Task prompt »
In your copy, leave out the pictures and reproduce the listing below exactly.

Material shown »
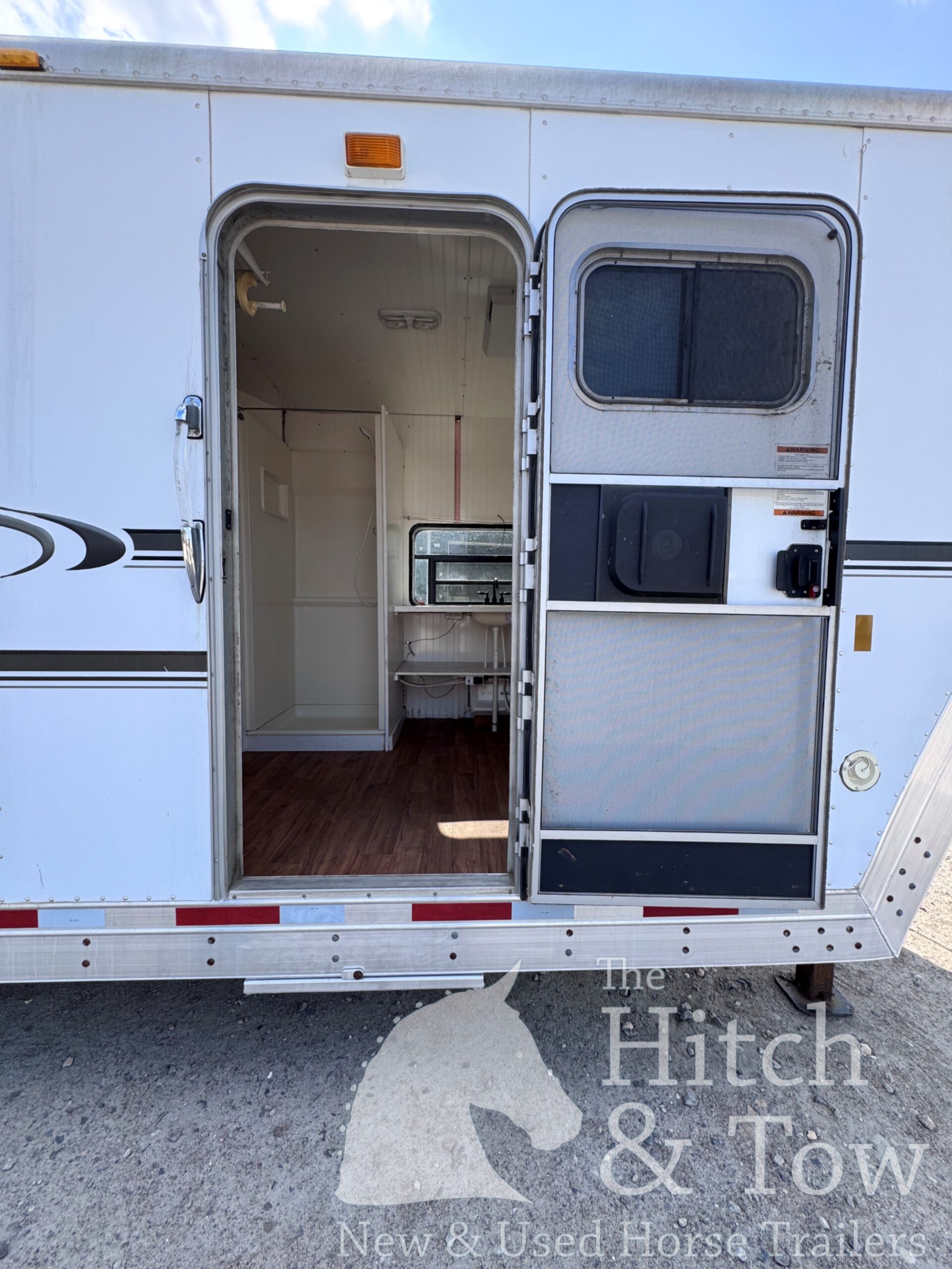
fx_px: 513
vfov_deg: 102.1
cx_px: 476
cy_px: 634
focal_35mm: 14
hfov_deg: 85.7
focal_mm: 2.22
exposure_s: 1/384
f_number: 2.2
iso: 40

Your solution »
fx_px: 513
vfov_deg: 102.1
cx_px: 476
cy_px: 634
focal_35mm: 14
hfov_deg: 85.7
focal_mm: 2.22
exposure_s: 1/384
f_number: 2.2
iso: 40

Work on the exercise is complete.